Questa non è solo la fine dell’Occidente cantata da Nietzsche, non è nemmeno la fine della storia del liberalismo democratico ipotizzata da Fukuyama, l’ultima possibile per l’uomo. I fatti di oggi stanno dimostrando che il progresso tecnologico e industriale guidato dal capitalismo è un’illusione, che gli uomini stanno diventando schiavi di un sistema senza partecipazione politica e uguaglianza di diritti. Diventati fortunatamente il comunismo, il fascismo e il nazionalsocialismo dei binari morti della storia, anche il capitalismo ha fallito, è inadeguato alla sfida del millennio. Che è il ritorno alla natura, un concetto semplice in fondo, leopardiano, rousseauiano, la rinascita di un uomo nuovo che crei una civiltà della natura, attraverso un governo mondiale – in cui una vera Europa giochi una parte da protagonista – autenticamente solidale e democratico. Si deve evitare che un nuovo Hitler, col pretesto dell’incubo climatico, delle guerre, delle epidemie, magari a capo di un’organizzazione occulta o di una società segreta, sfondi ancora le porte della storia per realizzare un’umanità aliena di pochi eletti e di sterminate masse di schiavi. Chi salverà l’umanità? La salvezza del mondo parte dall’Europa. E allora per trovare una risposta dobbiamo tornare all’idea iniziale.
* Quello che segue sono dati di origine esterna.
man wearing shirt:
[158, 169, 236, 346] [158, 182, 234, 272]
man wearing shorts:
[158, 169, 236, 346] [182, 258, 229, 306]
Dalla decadenza e dalla caduta dell’Impero romano, nasce l’Europa, l’Europa delle grandi nazioni moderne, Germania, Francia, Inghilterra e così via. L’Europa moderna, che ha poi il suo fondamento definitivo nel Romanticismo cristiano dei popoli europei, nasce come civiltà dall’incontro e dalla fusione di tre grandi culture: quella greco-romana e quella giudaico-cristiana,  già avvenuta in epoca romano-imperiale, e quella barbarico-germanica, a seguito dell’immissione di queste genti nel declinante Impero romano. È  questa la culla dall’Europa, nella quale anche popolazioni germaniche, assimilate alla fede cristiana e alla cultura greco-latina, diventano promotrici della rinascita, prima dell’antico dell’antico Impero, e poi dei popoli che sono alla base dell’Europa moderna. Di queste tre culture noi oggi vediamo più in pericolo perché assediata e combattuta al suo interno quella giudaico-cristiana, nei suoi valori più alti e fondanti. Ed è il pericolo più grande, perché la fine del Cristianesimo è la fine dell’Europa. Ma, ci ricorda il grande poeta romantico tedesco Friedrich Hölderlin, “Là dove più grande è il pericolo, là sorge anche il Salvatore”.